When he wrote his plays, I don’t know—I don’t know his ratio of throw-away-to-keep pages. Sometimes my ratio could be 20-to-1 throwaway pages to one final page. Revision is 90 percent of the creative process. It is also the most fun part of the creative process. I generate lots of pages for a novel. Now, I think August understood intimately and from the inside how that being in the trenches, as he called it, is characteristic of the artistic process, whether it is with plays or with novels.
Finally, this is what Wilson said: “The big difference in writing a novel is that the narrator can take an audience to places you can’t on a stage. What I can do in a novel is to take you down this dusty road and have you taste the dust. Suddenly it gets dark and two million crows come flying across going south. They black out the sun. I can’t do that onstage. But in a novel I can make you see those crows and have that mean something. I’ve got about 60 pages of a novel. Notes. A page here, an idea there. It really wants to be born. On occasion I have dinner with Charles Johnson, and every time I tell him I want to write a novel but that I don’t know how to do it. I can’t see the form of a novel—this vast ocean where I really don’t know how to get from here to there. I tell him that for me writing a novel is like being on an ocean without a compass. And he says, ‘Well, go find a compass!’ So I guess that’s what I have to do. As soon as I find a compass I’ll take a shot at it.” Wilson never got to write the novel. Do you think he had the right stuff to be a good novelist?
Yes, I do. For example, the descriptive passages that you would have in a novel, I think he would fall to those with the skill of a poet, because he was a poet. I think what he probably would have had to begin to feel from the inside is the form of the novel and the way you could possibly do it. Now, novels are not hard to write.
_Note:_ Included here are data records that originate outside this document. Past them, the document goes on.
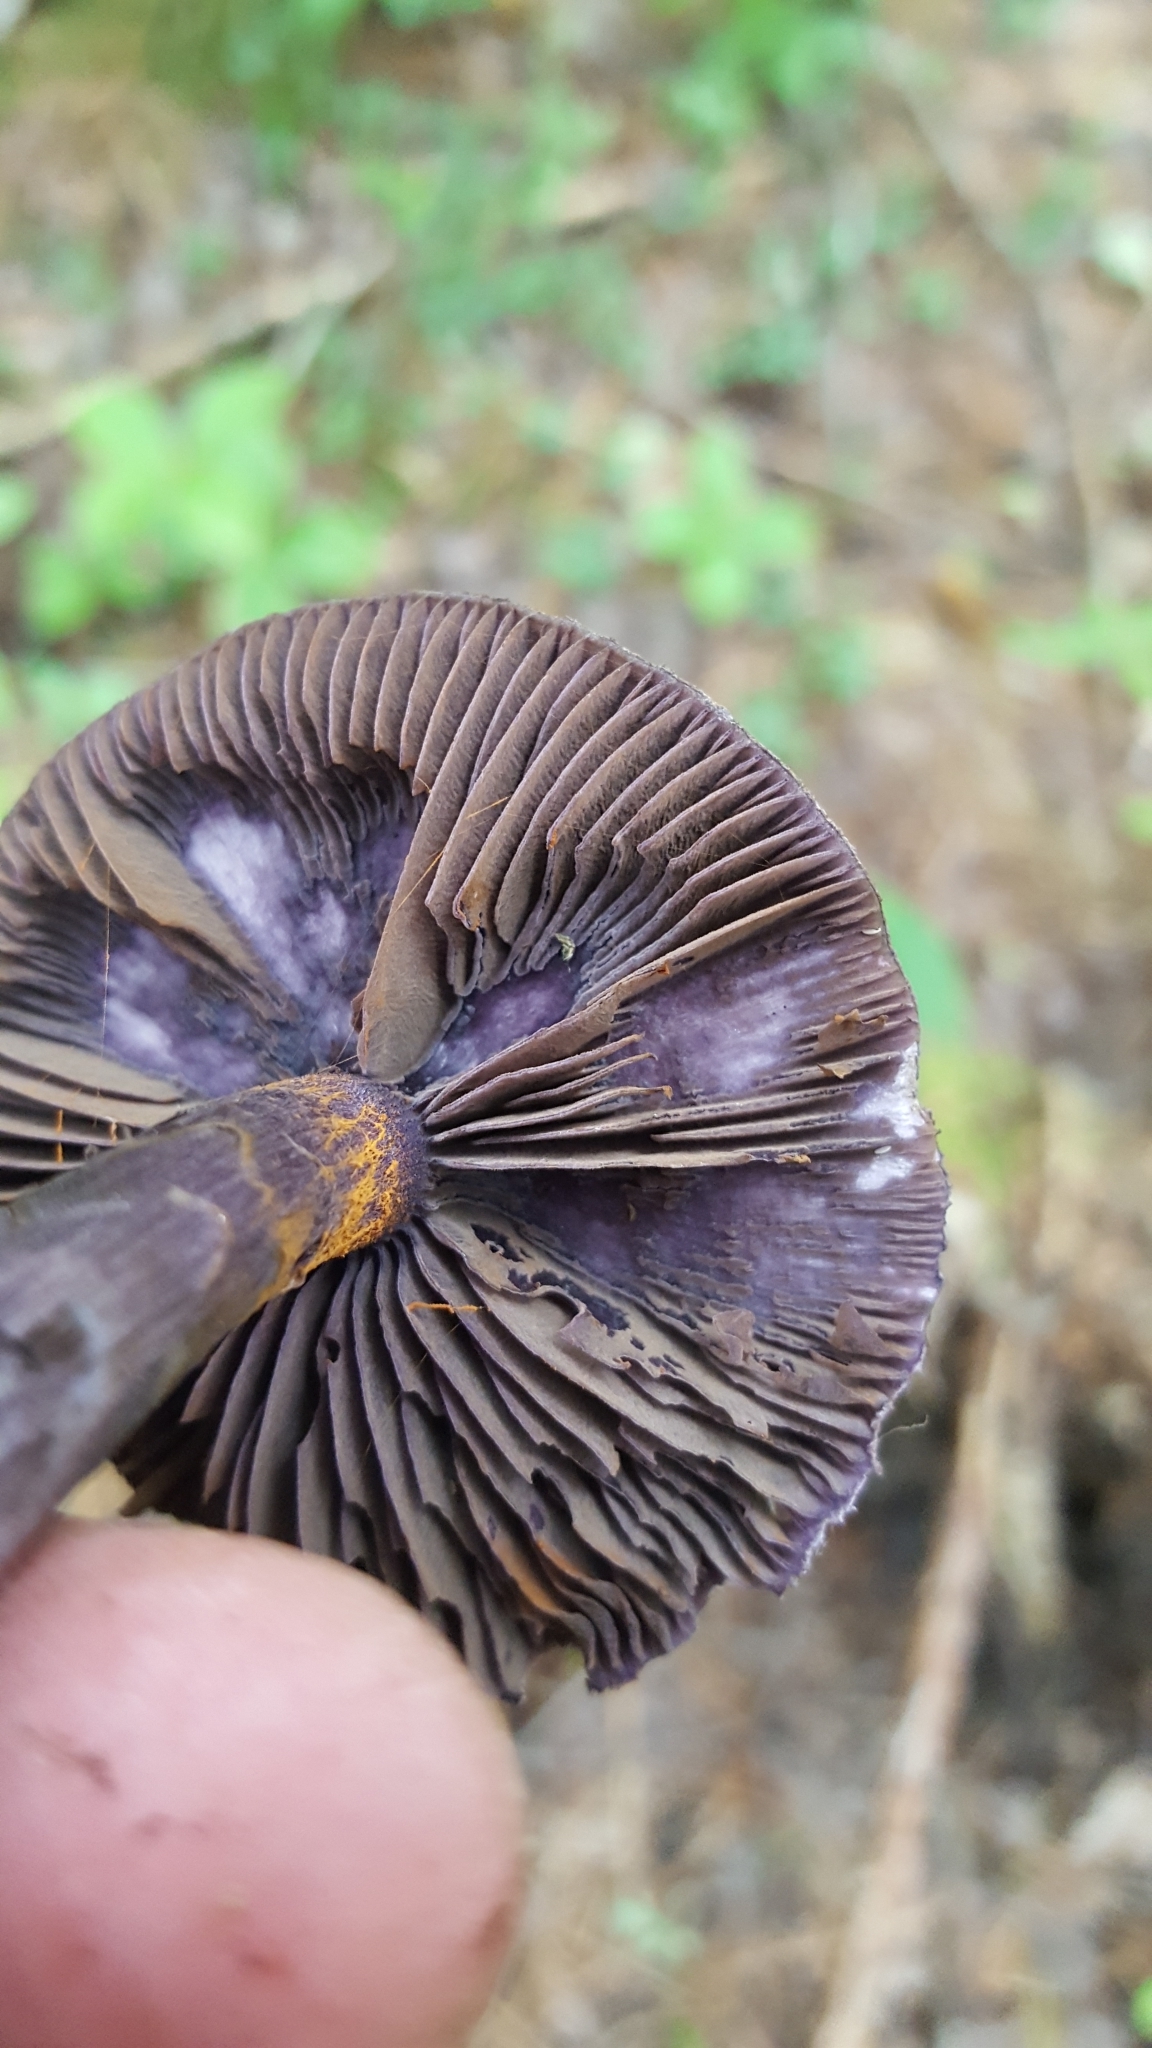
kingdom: Fungi
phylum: Basidiomycota
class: Agaricomycetes
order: Agaricales
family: Cortinariaceae
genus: Cortinarius
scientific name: Cortinarius violaceus
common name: Violet webcap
You can teach somebody the basic tools for writing a novel in 10 weeks. I used to do that. The basic tools can be taught in 10 weeks because there aren’t many: characters, plots, description, narration, voice—six or seven different things. You put them together in different arrangements. You might have alternating first-person viewpoints. You might have the third-person viewpoint. Once you learn what those tools are and how you can use them imaginatively, a novel is not hard to write. I wrote six in two years before I published my first one.
But you are exceptional.
I don’t know how exceptional—I just grew up in an environment where hard work was not something to be afraid of.